Gaitano nodded and his old eyes shone with compassion. ‘Ah, I see. So beautiful and so beyond reach. It is always a pleasure to gaze on such beauty.’ He kissed Audrey and her cheeks stung for some time afterwards from his prickly stubble. ‘Come and join me for a drink. Then I will leave you two young people to enjoy my farm before joining me for lunch. My gaucho, El Chino, is preparing a delicious barbecue for you and Costanza has cooked dessert. I want today to be special. Life is a sequence of moments and this is one I would like you both to remember.
‘I’m sure Louis has told you that we met in Mexico,’ said Gaitano to Audrey, sitting down and picking up his coffee cup. ‘He is an unusual young man. Imagine teaching deaf children to play music? Who would dare attempt such a seemingly impossible task? Yet, deaf people hear with their hearts; there are plenty of men who hear with their ears yet are deaf to the music in their hearts.’
Audrey looked at Louis and smiled with pride. ‘Louis is exceptional,’ she agreed. ‘He taught me to play the piano in a way I had never ventured before.’
Gaitano nodded knowingly. ‘Yes, but you already felt the notes. You only had to learn to play them.’
‘Perhaps.’ She laughed softly. ‘Do you play, Gaitano?’
The old man chuckled sadly. ‘I feel the notes but I am too afraid to play them. For if I were to start I would never stop. That is a great danger I face. I have seen too much in my life to restrain such emotion. This is a country of turbulence. I doubt the notes of my internal melody would be very pleasing. I will play in Heaven, if God grant me such paradise. But now, let us drink to Louis and his gift.’ He raised his coffee cup and Audrey raised her glass of juice. Then Gaitano left them alone and shuffled across the park to where El Chino tended the asado in the shade of a eucalyptus tree.
‘What a wonderful man,’ Audrey said as they walked towards a small cluster of shacks where a couple of young gauchos had saddled up ponies for them.
‘He’s deaf,’ said Louis.
‘Deaf?’ Audrey was astounded.
‘Very deaf. Can’t hear a word.’
‘You would never know,’ she exclaimed in admiration.
‘No, you wouldn’t. He’s been deaf for years, although he wasn’t born deaf. He came out to Mexico to meet me. A friend of his read an article about my work and sent it to him. We became instant friends.’
‘But you didn’t teach him to play?’
‘He said he was too old. I think he feared that by giving vent to his feelings he might break down. Music does that sometimes. You hold all your emotions inside, button them up, control them and then all it takes is a simple tune to get you going. Out they pour and there’s no stopping until they’ve been released in their entirety.’
‘Poor Gaitano. Does he have a wife?’
‘He had a wife and children, but his wife died and his children are now living all over the world. I think he was a hard man.’
‘So who looks after him?’
‘Costanza and El Chino, I imagine. He’s doing all right.’
Audrey took Louis’ hand in hers. ‘You told him about us, didn’t you?’
‘I had to tell someone. I couldn’t tell anyone else. Gaitano always said that if I ever went back to the Argentine I was to come and visit him here. He recognized you the moment he saw you.’
‘You described me well.’
‘Your face was etched on my mind, it wasn’t difficult.’
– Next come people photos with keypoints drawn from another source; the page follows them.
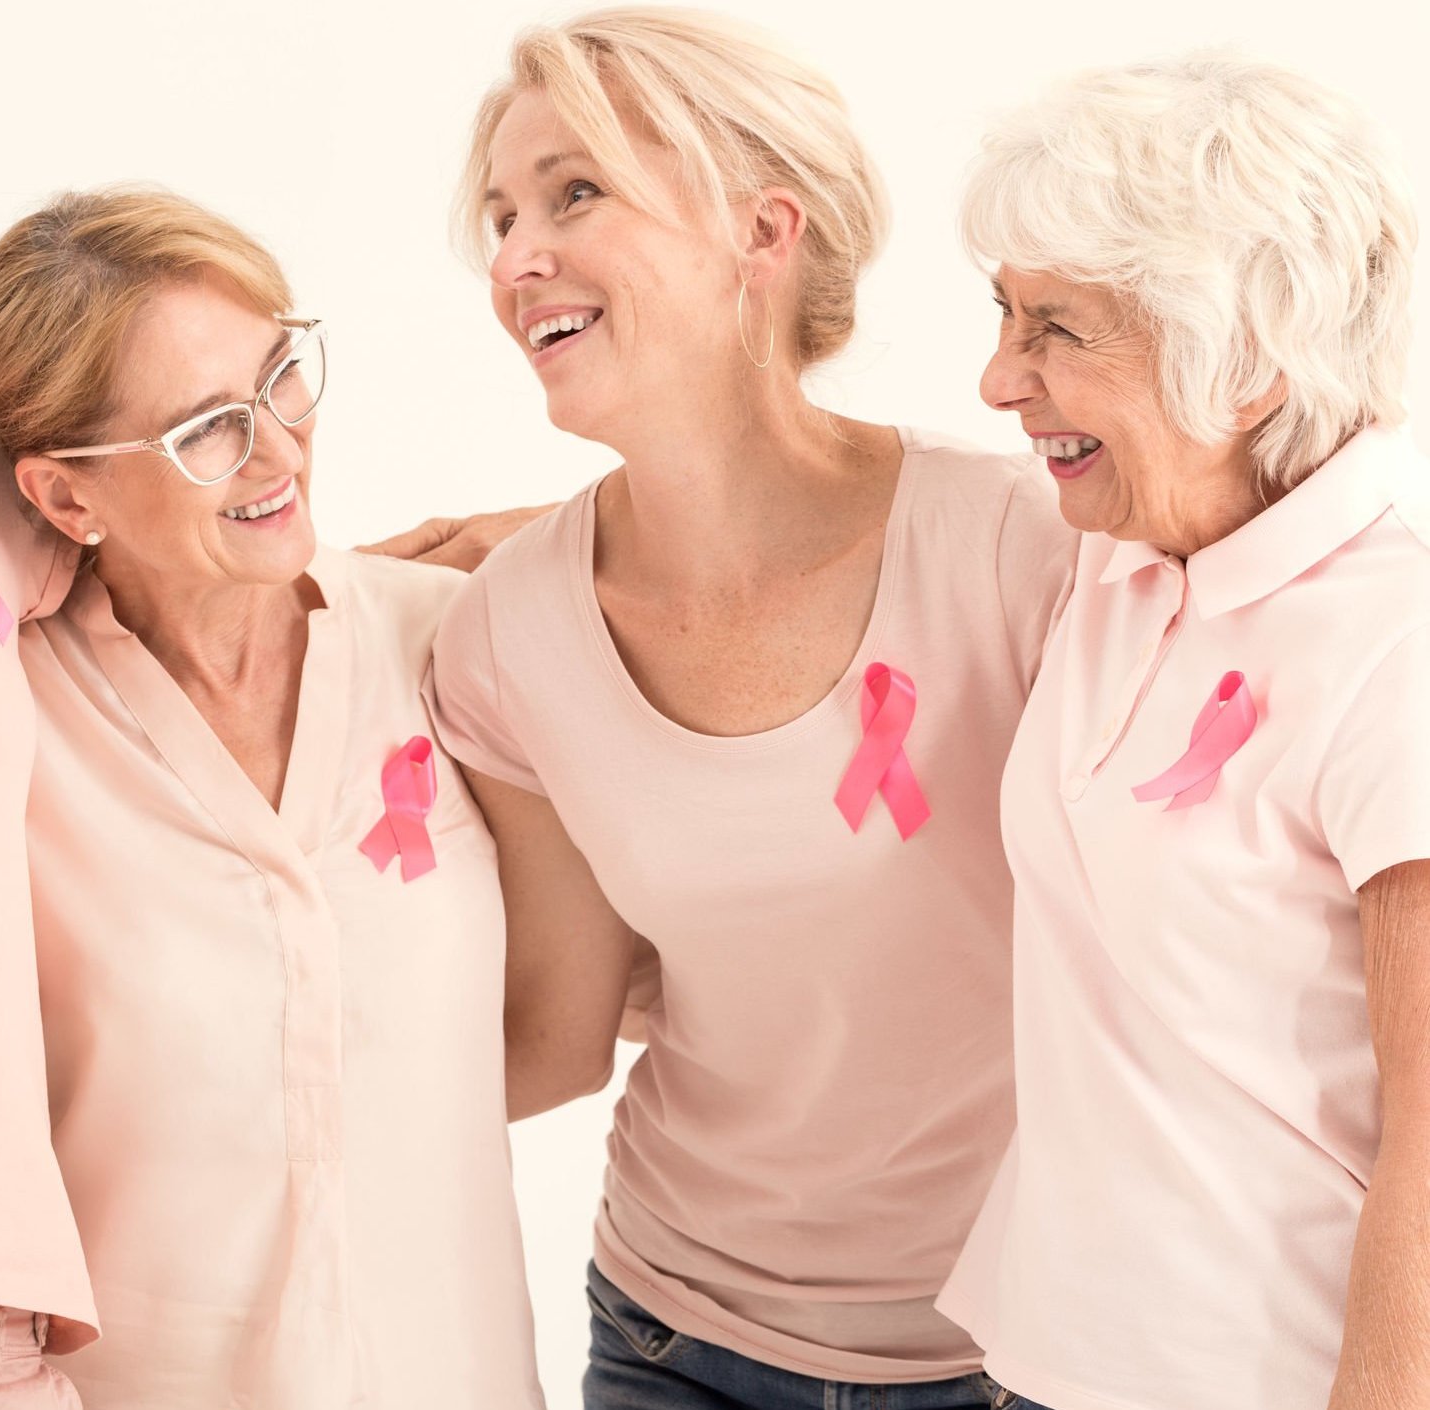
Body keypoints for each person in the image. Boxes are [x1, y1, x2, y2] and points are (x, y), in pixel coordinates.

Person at [426, 10, 1075, 1408]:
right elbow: (553, 1027)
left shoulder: (1017, 547)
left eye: (574, 192)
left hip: (1018, 1350)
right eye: (500, 215)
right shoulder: (509, 634)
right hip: (675, 1330)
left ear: (762, 232)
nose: (515, 255)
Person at [0, 187, 543, 1408]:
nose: (279, 449)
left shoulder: (449, 644)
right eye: (205, 431)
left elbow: (559, 1027)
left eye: (281, 377)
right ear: (68, 499)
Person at [939, 54, 1429, 1410]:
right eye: (1004, 315)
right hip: (1035, 1366)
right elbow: (837, 516)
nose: (998, 377)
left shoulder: (1400, 648)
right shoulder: (1116, 551)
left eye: (1058, 331)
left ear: (1250, 363)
‘Bouncing curls,’ she said and laughed.
‘No,’ he replied seriously, stopping and pulling her into his arms. ‘Long sensitive face, languid green eyes, soft translucent skin and a full and generous mouth. The mouth of a poet.’ He cupped her chin in his hand and kissed her lips. ‘But the most precious part of you is inside and no one can see that but me.’
They mounted their ponies and made their way slowly across the plain. The midday sun was now high in the sky but it wasn’t too hot, just pleasantly warm. All around them the pampa lay vast and flat, interrupted only by the odd cluster of trees that marked a farm, the vital water tank that rose above them to catch the rain silhouetted against the sky. Contented vizcachas, a type of prairie hare, hid in the long grasses, camouflaged against the earth until the sound of approaching horses moved them on. Their carefree meandering indicated that life was good on the prairie.
After a few miles they stopped beneath the rubbery branches of a large ombu tree and left their ponies to rest in the shade. ‘You know this is the only tree that really belongs on the pampa, all the others were imported and planted by settlers,’ said Louis, sitting down on the grass.